Trade Finance is one area, in particular, where the introduction of blockchain technology would appear to have a profound impact.
Trade remains an industry that relies on the iterative updating and transfer of paper-based documentation but with blockchain these iterations could be centralised – or rather decentralised – removing the costs and delays involved with the duplication and transfer of documentary credit between buyers’ and sellers’ banks and insurers. This approach enables the simultaneous digital recording of data across multiple parties, leading to secure transactions and instantaneous updating.
This is however only one part of the process as far as trade finance processing is concerned. The ‘heavy lifting’ involved in the scrutiny of transaction documentation for regulatory compliance remains largely un-automated, and this is where Traydstream has focussed its efforts.
Currently banks employ extensive teams of ‘document-checkers’ to scrutinise the transaction documentation.

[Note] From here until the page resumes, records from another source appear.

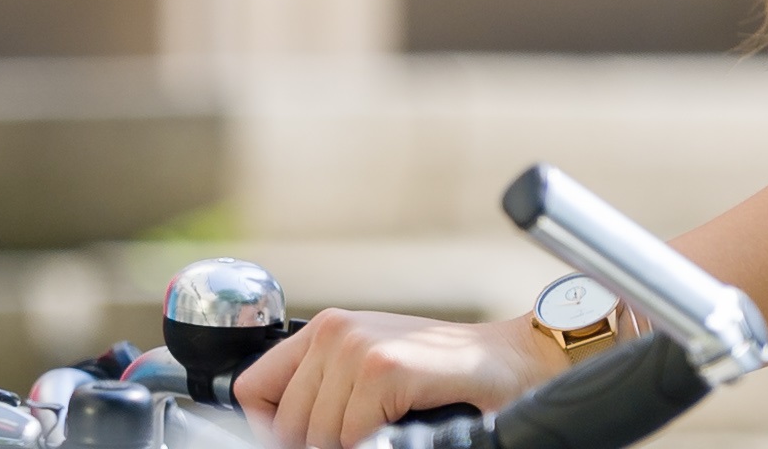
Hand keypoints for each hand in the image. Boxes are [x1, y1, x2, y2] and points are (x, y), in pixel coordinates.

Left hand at [231, 309, 541, 448]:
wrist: (514, 361)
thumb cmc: (446, 375)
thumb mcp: (371, 373)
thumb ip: (327, 393)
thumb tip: (283, 436)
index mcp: (322, 331)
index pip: (252, 390)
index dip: (267, 431)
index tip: (302, 444)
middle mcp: (332, 332)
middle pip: (284, 425)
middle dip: (314, 447)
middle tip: (361, 440)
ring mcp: (356, 347)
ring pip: (316, 436)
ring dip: (347, 447)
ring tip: (383, 436)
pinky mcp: (383, 367)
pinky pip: (351, 437)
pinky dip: (372, 446)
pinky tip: (402, 430)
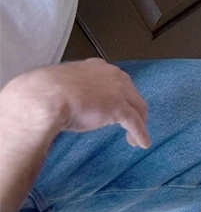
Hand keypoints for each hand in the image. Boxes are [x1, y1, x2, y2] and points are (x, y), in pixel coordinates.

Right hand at [6, 59, 150, 148]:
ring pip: (137, 108)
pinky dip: (140, 134)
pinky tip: (142, 144)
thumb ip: (73, 89)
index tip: (119, 104)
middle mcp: (113, 75)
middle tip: (131, 123)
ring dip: (139, 124)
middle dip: (133, 108)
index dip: (120, 94)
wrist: (46, 97)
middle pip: (131, 93)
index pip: (116, 80)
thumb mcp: (64, 84)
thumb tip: (68, 100)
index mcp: (98, 67)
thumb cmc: (48, 91)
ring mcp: (118, 91)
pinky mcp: (119, 108)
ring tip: (136, 139)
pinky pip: (135, 123)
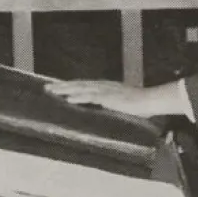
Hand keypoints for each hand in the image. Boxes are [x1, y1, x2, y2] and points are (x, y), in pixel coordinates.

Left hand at [45, 80, 176, 117]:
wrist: (151, 101)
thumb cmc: (140, 105)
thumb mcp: (121, 105)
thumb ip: (111, 106)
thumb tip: (103, 112)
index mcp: (105, 87)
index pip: (83, 85)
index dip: (69, 85)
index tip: (57, 87)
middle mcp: (103, 86)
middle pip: (78, 84)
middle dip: (62, 86)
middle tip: (46, 87)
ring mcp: (105, 90)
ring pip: (80, 88)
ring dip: (66, 89)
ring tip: (52, 91)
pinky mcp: (109, 97)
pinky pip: (90, 96)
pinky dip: (79, 97)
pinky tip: (69, 99)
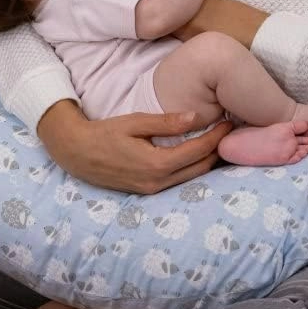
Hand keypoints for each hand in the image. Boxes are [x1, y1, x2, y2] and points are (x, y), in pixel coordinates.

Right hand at [36, 100, 231, 194]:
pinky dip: (192, 168)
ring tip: (219, 143)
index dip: (216, 137)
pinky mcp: (147, 191)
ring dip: (207, 161)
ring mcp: (152, 190)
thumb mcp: (134, 122)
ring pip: (192, 178)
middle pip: (200, 169)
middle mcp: (157, 182)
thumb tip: (195, 117)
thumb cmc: (103, 134)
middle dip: (217, 151)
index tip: (230, 123)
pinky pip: (179, 181)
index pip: (198, 151)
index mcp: (156, 164)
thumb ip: (165, 122)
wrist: (76, 153)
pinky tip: (197, 155)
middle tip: (231, 133)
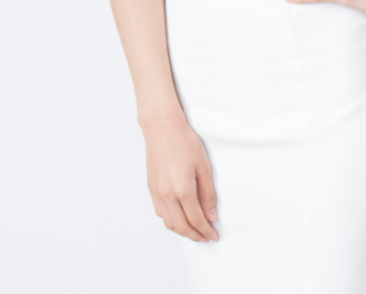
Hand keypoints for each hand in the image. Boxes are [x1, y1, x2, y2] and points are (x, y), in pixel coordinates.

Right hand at [142, 112, 218, 241]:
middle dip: (195, 236)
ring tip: (195, 230)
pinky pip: (160, 213)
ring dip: (182, 230)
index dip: (206, 231)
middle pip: (181, 227)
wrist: (162, 128)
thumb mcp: (204, 166)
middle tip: (206, 237)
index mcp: (182, 189)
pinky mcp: (151, 188)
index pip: (196, 220)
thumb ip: (208, 193)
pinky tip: (180, 217)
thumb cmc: (184, 142)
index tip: (214, 236)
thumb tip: (211, 215)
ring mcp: (157, 193)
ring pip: (169, 223)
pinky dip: (171, 220)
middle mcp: (167, 195)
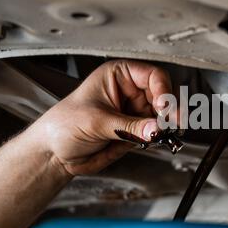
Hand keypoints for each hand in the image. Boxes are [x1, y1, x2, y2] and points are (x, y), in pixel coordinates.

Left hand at [28, 59, 172, 175]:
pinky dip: (162, 137)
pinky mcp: (138, 130)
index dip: (163, 91)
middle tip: (172, 125)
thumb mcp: (97, 122)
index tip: (165, 109)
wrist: (55, 152)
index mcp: (119, 75)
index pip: (152, 76)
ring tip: (166, 134)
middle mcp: (130, 91)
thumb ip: (129, 126)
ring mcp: (135, 111)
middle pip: (164, 95)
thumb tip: (156, 128)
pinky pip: (157, 131)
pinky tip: (160, 139)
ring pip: (164, 115)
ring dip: (168, 125)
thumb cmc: (64, 125)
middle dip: (170, 110)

This involves different aspects of scrutiny including highlighting discrepancies between entries or missing fields; ensuring compliance with international trading standards and embargoes as set by the UCP Rules and ICC’s ISBP regulations; and spotting contravention of country and port specific sanctions, as well as internal banking policies.

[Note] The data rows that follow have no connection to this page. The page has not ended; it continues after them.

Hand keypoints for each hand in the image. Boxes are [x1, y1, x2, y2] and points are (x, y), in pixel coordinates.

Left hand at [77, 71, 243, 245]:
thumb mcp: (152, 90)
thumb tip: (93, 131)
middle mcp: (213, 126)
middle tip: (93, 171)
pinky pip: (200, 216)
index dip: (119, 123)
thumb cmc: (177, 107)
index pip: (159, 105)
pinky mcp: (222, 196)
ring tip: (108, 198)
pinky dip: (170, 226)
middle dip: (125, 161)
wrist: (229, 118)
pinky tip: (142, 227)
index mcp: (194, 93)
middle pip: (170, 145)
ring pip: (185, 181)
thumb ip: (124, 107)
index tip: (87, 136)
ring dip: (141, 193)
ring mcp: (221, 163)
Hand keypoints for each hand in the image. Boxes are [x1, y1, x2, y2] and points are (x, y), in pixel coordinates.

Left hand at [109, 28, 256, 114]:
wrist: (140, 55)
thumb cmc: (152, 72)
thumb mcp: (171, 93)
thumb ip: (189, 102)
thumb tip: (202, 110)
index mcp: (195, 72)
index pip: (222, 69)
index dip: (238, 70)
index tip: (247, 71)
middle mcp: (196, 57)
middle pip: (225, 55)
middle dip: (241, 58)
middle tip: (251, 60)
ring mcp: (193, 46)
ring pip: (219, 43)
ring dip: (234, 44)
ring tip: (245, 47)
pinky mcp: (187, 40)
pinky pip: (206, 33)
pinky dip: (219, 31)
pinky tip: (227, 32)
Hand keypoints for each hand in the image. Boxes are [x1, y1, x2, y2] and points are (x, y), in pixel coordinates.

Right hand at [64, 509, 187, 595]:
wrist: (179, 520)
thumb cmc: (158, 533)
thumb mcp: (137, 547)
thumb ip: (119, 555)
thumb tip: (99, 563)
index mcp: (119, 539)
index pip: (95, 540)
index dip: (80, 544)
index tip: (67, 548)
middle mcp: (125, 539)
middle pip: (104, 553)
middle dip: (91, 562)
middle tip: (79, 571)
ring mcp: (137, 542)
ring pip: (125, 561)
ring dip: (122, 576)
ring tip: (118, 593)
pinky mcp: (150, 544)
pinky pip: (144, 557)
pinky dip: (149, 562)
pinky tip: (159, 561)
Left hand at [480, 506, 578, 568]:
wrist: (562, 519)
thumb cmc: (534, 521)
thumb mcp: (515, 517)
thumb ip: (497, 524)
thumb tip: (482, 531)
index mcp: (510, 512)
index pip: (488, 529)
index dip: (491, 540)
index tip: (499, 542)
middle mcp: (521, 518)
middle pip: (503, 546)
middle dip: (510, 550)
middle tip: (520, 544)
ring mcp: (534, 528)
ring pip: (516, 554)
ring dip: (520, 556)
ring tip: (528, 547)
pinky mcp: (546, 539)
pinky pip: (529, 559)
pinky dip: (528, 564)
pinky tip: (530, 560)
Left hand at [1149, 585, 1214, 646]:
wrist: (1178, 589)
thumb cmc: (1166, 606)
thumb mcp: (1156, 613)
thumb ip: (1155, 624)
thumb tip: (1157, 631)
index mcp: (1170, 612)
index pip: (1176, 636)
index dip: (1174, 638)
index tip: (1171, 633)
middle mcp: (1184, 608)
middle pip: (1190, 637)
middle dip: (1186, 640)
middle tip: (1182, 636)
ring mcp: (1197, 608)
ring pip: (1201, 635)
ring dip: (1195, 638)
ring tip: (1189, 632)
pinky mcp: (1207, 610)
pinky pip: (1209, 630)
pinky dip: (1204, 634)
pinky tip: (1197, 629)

Since the financial crisis these regulatory requirements have accelerated drastically with the number of individual regulatory changes that banks must track on a global scale more than tripling since 2011, to an average of 200 revisions per day, according to BCG research.[2]
This has led to spiralling compliance costs for banks with the cost of inaction being equally severe – ‘strict regulatory enforcement has brought cumulative financial penalties of roughly $321 billion (through to the end of 2016).[3] It is in this environment that the need for smarter methods of reviewing and scrutinising transactions has become mission-critical.

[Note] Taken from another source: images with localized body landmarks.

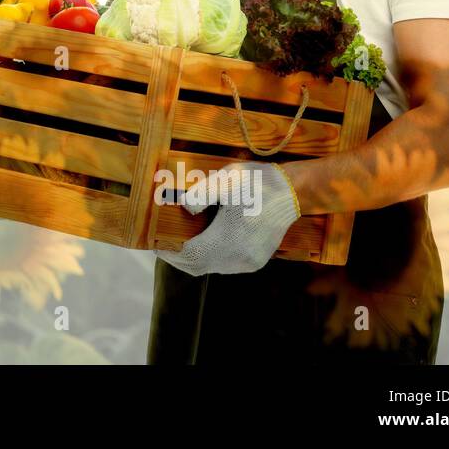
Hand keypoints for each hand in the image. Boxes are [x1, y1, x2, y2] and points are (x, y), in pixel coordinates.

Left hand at [155, 161, 300, 276]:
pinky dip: (210, 258)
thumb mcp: (225, 180)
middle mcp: (239, 257)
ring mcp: (249, 262)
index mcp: (229, 239)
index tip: (156, 243)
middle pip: (197, 267)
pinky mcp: (256, 261)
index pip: (189, 256)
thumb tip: (185, 208)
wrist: (292, 191)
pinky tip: (204, 243)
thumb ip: (200, 194)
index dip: (169, 252)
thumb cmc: (256, 182)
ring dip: (194, 259)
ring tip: (181, 242)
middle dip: (178, 258)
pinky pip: (225, 266)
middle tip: (164, 244)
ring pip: (211, 268)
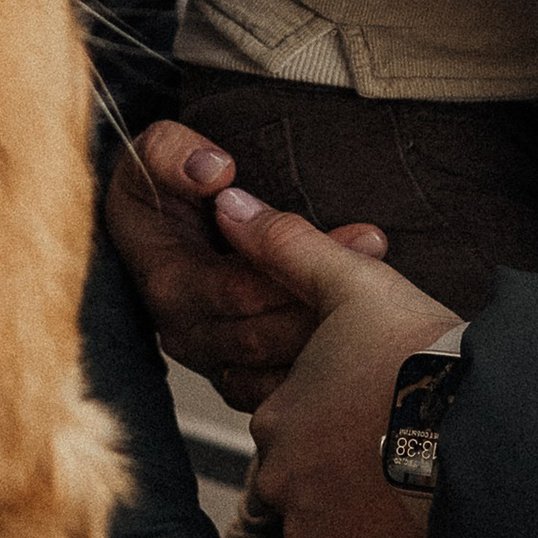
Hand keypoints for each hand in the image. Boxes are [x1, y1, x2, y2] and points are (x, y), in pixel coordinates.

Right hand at [104, 120, 389, 411]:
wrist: (154, 222)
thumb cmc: (158, 188)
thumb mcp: (156, 153)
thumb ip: (174, 153)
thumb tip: (215, 173)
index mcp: (167, 281)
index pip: (238, 292)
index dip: (300, 266)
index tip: (360, 233)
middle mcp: (184, 330)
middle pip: (265, 335)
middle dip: (329, 300)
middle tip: (379, 258)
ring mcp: (211, 356)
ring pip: (281, 365)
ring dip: (336, 330)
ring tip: (382, 282)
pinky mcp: (236, 372)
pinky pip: (285, 384)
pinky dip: (326, 361)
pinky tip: (360, 324)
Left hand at [219, 195, 459, 537]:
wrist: (486, 432)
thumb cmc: (425, 357)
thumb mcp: (355, 286)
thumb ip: (288, 246)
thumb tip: (226, 203)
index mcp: (276, 416)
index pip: (297, 428)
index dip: (345, 421)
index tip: (387, 411)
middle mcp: (281, 482)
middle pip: (312, 485)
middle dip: (353, 476)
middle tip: (410, 452)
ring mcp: (315, 537)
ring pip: (336, 537)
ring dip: (371, 525)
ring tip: (424, 490)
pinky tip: (424, 536)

Traydstream’s solution is aimed at solving these challenges, reducing the regulatory burden without sacrificing transaction scrutiny or security. We have spent the last three years developing a platform that extracts data using a propietary OCR engine, breaks down the conditions of the document and scrutinises it for regulatory compliance using with what we believe to be a unique rule engine.
The platform mirrors exactly the job of a document checker today, using cognitive behavioural technology to learn from each transaction, memorise document behaviour, and perceive potential issues.
With this tailored use of Artificial Intelligence and Machine Learning, the platform can automate the end-to-end processes of trade finance using manual paper based records, OR their digital equivalents through blockchain technology.
Smart contracts (which are one of the most highly anticipated applications of the blockchain) are, in effect, computer programs that verify, or enforce the negotiation or execution of an agreement. Clearly this has highly positive implications in facilitating documentation BUT they still need to be checked, scrutinised validated, and this is the purpose behind Traydstream.
At Traydstream, we view the processes behind regulatory compliance as one of the big challenges that lie in Trade Finance and have hit this ‘head-on’ to change the landscape on how trade is processed. We are committed to delivering an intelligent end-to-end solution that will process in minutes what currently takes banks hours and in many cases days.
We see Traydstream as a real game-changer, whose solution is only improved by blockchain adoption. Having concentrated our efforts on solving the processing piece of the trade puzzle, we are excited to be launching our solution into the market.
Uzair Bawany
Felix Bradshaw
[1] Global Trade Review, ‘Global trade finance revenues hit seven-year low’, <https://www.gtreview.com/news/global/trade-finance-revenues-hit-seven-year-low/>
[2] Boston Consulting Group (BCG), ‘Global Risk 2017: Staying the Course in Banking’, <https://www.bcg.com/publications/2017/financial-institutions-growth-global-risk-2017-staying-course-banking.aspx>
[3] BCG, ‘Global Risk 2017: Staying the Course in Banking’.